[[ RECORDS FOR THE TASK, beginning ]]

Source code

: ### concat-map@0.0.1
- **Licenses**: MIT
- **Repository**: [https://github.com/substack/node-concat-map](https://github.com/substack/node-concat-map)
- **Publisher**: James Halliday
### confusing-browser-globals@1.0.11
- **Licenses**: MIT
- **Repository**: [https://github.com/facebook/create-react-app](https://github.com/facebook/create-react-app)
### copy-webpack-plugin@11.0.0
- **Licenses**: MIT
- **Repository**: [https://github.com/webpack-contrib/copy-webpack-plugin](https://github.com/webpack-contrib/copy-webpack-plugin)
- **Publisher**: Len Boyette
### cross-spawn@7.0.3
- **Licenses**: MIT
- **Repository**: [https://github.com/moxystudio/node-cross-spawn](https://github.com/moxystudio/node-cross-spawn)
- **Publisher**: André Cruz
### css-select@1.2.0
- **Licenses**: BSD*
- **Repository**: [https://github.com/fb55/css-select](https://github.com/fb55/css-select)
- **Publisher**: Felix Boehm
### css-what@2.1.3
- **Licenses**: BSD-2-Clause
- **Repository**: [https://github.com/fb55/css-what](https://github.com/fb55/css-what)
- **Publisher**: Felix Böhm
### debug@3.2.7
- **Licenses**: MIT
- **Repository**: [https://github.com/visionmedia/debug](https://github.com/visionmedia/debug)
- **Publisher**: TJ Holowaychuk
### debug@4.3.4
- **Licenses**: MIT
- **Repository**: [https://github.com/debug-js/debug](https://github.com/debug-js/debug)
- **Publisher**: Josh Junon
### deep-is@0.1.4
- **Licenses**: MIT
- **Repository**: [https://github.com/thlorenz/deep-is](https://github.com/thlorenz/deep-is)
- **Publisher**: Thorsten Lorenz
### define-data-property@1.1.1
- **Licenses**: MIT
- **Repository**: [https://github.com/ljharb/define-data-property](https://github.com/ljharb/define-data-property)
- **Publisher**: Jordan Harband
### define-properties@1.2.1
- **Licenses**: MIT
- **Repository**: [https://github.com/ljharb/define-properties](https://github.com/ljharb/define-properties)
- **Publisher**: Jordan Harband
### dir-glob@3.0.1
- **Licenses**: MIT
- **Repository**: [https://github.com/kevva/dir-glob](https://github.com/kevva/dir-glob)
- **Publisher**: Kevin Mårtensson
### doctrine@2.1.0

[[ RECORDS FOR THE TASK, end ]]

— PROBLEM TO SOLVE —
Search the listing above for "plugin" and copy every line that holds it.

— YOUR RESPONSE —
### copy-webpack-plugin@11.0.0
- **Repository**: [https://github.com/webpack-contrib/copy-webpack-plugin](https://github.com/webpack-contrib/copy-webpack-plugin)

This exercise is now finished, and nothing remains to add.